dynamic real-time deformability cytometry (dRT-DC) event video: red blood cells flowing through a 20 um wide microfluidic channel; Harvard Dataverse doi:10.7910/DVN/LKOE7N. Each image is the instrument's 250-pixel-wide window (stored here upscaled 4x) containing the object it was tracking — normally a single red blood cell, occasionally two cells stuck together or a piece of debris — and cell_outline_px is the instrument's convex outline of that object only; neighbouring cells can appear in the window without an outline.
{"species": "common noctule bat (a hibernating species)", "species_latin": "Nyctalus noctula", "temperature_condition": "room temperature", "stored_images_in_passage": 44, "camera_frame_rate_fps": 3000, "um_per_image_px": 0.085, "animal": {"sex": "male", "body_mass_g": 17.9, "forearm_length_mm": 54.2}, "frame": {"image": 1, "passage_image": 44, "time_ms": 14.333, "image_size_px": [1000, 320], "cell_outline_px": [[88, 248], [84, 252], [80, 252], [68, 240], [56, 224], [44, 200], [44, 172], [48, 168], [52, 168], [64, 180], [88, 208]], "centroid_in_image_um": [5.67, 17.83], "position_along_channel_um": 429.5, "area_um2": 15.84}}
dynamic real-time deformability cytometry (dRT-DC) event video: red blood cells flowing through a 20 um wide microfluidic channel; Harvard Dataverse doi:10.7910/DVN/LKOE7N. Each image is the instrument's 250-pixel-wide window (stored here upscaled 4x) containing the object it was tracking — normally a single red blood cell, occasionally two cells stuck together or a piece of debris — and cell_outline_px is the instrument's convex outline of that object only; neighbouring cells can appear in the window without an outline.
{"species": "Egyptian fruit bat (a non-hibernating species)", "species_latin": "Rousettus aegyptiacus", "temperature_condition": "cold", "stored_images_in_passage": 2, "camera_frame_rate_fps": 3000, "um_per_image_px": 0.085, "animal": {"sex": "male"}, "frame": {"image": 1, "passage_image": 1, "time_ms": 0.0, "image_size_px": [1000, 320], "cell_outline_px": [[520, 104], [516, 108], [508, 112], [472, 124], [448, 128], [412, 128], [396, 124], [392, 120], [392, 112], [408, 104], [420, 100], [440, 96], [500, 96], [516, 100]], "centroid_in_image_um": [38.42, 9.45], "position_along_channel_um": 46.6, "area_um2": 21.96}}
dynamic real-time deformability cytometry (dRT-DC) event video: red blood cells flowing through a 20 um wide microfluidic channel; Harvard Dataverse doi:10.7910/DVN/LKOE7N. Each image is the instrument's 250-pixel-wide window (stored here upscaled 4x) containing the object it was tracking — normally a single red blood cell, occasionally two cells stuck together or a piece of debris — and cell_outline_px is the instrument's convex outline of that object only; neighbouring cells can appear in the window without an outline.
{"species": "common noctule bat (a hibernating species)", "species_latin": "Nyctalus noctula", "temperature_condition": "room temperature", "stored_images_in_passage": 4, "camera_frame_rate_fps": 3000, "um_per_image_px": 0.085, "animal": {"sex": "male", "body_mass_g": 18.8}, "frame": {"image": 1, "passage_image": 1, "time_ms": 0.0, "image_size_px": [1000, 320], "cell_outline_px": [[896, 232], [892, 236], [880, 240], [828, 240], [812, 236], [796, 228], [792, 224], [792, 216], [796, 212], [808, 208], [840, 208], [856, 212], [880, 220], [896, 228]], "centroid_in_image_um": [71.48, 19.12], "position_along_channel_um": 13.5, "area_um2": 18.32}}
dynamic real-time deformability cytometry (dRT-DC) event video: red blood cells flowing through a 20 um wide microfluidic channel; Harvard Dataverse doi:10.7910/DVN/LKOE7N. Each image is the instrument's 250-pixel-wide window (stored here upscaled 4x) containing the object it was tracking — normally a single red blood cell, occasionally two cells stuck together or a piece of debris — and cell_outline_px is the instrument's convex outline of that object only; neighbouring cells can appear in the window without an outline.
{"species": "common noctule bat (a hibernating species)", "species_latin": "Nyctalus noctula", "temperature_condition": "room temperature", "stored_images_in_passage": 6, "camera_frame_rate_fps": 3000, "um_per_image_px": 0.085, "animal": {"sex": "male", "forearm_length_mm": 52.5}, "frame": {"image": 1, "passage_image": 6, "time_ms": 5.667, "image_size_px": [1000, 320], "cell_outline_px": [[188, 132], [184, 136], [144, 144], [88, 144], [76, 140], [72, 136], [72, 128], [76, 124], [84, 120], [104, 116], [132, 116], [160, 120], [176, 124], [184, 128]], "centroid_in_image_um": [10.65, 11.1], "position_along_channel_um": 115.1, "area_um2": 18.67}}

******

Goal
Each line of the listing above should be output exactly.

Reply
dynamic real-time deformability cytometry (dRT-DC) event video: red blood cells flowing through a 20 um wide microfluidic channel; Harvard Dataverse doi:10.7910/DVN/LKOE7N. Each image is the instrument's 250-pixel-wide window (stored here upscaled 4x) containing the object it was tracking — normally a single red blood cell, occasionally two cells stuck together or a piece of debris — and cell_outline_px is the instrument's convex outline of that object only; neighbouring cells can appear in the window without an outline.
{"species": "common noctule bat (a hibernating species)", "species_latin": "Nyctalus noctula", "temperature_condition": "room temperature", "stored_images_in_passage": 44, "camera_frame_rate_fps": 3000, "um_per_image_px": 0.085, "animal": {"sex": "male", "body_mass_g": 17.9, "forearm_length_mm": 54.2}, "frame": {"image": 1, "passage_image": 44, "time_ms": 14.333, "image_size_px": [1000, 320], "cell_outline_px": [[88, 248], [84, 252], [80, 252], [68, 240], [56, 224], [44, 200], [44, 172], [48, 168], [52, 168], [64, 180], [88, 208]], "centroid_in_image_um": [5.67, 17.83], "position_along_channel_um": 429.5, "area_um2": 15.84}}
dynamic real-time deformability cytometry (dRT-DC) event video: red blood cells flowing through a 20 um wide microfluidic channel; Harvard Dataverse doi:10.7910/DVN/LKOE7N. Each image is the instrument's 250-pixel-wide window (stored here upscaled 4x) containing the object it was tracking — normally a single red blood cell, occasionally two cells stuck together or a piece of debris — and cell_outline_px is the instrument's convex outline of that object only; neighbouring cells can appear in the window without an outline.
{"species": "Egyptian fruit bat (a non-hibernating species)", "species_latin": "Rousettus aegyptiacus", "temperature_condition": "cold", "stored_images_in_passage": 2, "camera_frame_rate_fps": 3000, "um_per_image_px": 0.085, "animal": {"sex": "male"}, "frame": {"image": 1, "passage_image": 1, "time_ms": 0.0, "image_size_px": [1000, 320], "cell_outline_px": [[520, 104], [516, 108], [508, 112], [472, 124], [448, 128], [412, 128], [396, 124], [392, 120], [392, 112], [408, 104], [420, 100], [440, 96], [500, 96], [516, 100]], "centroid_in_image_um": [38.42, 9.45], "position_along_channel_um": 46.6, "area_um2": 21.96}}
dynamic real-time deformability cytometry (dRT-DC) event video: red blood cells flowing through a 20 um wide microfluidic channel; Harvard Dataverse doi:10.7910/DVN/LKOE7N. Each image is the instrument's 250-pixel-wide window (stored here upscaled 4x) containing the object it was tracking — normally a single red blood cell, occasionally two cells stuck together or a piece of debris — and cell_outline_px is the instrument's convex outline of that object only; neighbouring cells can appear in the window without an outline.
{"species": "common noctule bat (a hibernating species)", "species_latin": "Nyctalus noctula", "temperature_condition": "room temperature", "stored_images_in_passage": 4, "camera_frame_rate_fps": 3000, "um_per_image_px": 0.085, "animal": {"sex": "male", "body_mass_g": 18.8}, "frame": {"image": 1, "passage_image": 1, "time_ms": 0.0, "image_size_px": [1000, 320], "cell_outline_px": [[896, 232], [892, 236], [880, 240], [828, 240], [812, 236], [796, 228], [792, 224], [792, 216], [796, 212], [808, 208], [840, 208], [856, 212], [880, 220], [896, 228]], "centroid_in_image_um": [71.48, 19.12], "position_along_channel_um": 13.5, "area_um2": 18.32}}
dynamic real-time deformability cytometry (dRT-DC) event video: red blood cells flowing through a 20 um wide microfluidic channel; Harvard Dataverse doi:10.7910/DVN/LKOE7N. Each image is the instrument's 250-pixel-wide window (stored here upscaled 4x) containing the object it was tracking — normally a single red blood cell, occasionally two cells stuck together or a piece of debris — and cell_outline_px is the instrument's convex outline of that object only; neighbouring cells can appear in the window without an outline.
{"species": "common noctule bat (a hibernating species)", "species_latin": "Nyctalus noctula", "temperature_condition": "room temperature", "stored_images_in_passage": 6, "camera_frame_rate_fps": 3000, "um_per_image_px": 0.085, "animal": {"sex": "male", "forearm_length_mm": 52.5}, "frame": {"image": 1, "passage_image": 6, "time_ms": 5.667, "image_size_px": [1000, 320], "cell_outline_px": [[188, 132], [184, 136], [144, 144], [88, 144], [76, 140], [72, 136], [72, 128], [76, 124], [84, 120], [104, 116], [132, 116], [160, 120], [176, 124], [184, 128]], "centroid_in_image_um": [10.65, 11.1], "position_along_channel_um": 115.1, "area_um2": 18.67}}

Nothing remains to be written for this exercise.